Há menos de duas semanas, ônibus com manifestantes que vinham do interior do Estado para realizar protesto em frente ao Palácio Piratini (sede do governo Estadual) foram barrados pela Brigada Militar antes de chegar à Porto Alegre. Ato seguido, realizou-se revista dos passageiros e apreensão de cartazes e faixas que continham “mensagens agressivas à pessoa da governadora”. As demandas dos movimentos de oposição não puderam nem sequer chegar às ruas, reverberar na praça pública. Censura. Não vejo outra maneira de definir tal situação. A polícia foi investida do direito de realizar juízos morais para censurar material político. Completamente anormal!

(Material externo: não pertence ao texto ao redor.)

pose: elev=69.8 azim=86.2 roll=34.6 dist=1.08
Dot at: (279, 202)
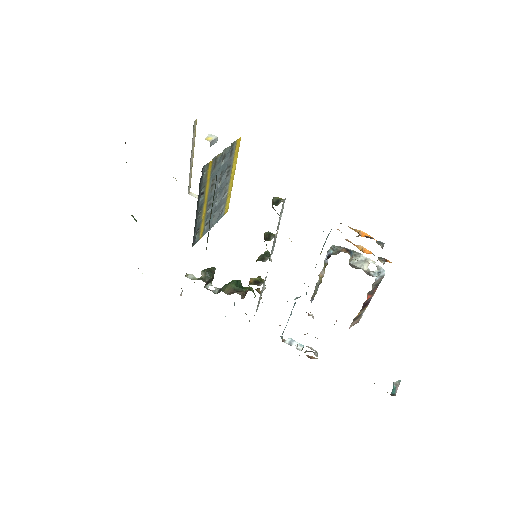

Ontem, dia 21 de agosto, novamente o Estado foi palco de autoritarismo. A Brigada Militar, ideologizada pelo Governo do Estado e pela Secretaria de Segurança, assassinou a tiros um colono sem-terra durante ação de desocupação da fazenda Southall, em São Gabriel (um dos municípios brasileiros com maior concentração de latifúndios: memória viva do subdesenvolvimento). Indícios sugerem que o confronto entre militantes do MST e BM já estava apaziguado quando o crime foi cometido. O colono, alvejado com arma de grosso calibre, estaria de costas no momento do disparo.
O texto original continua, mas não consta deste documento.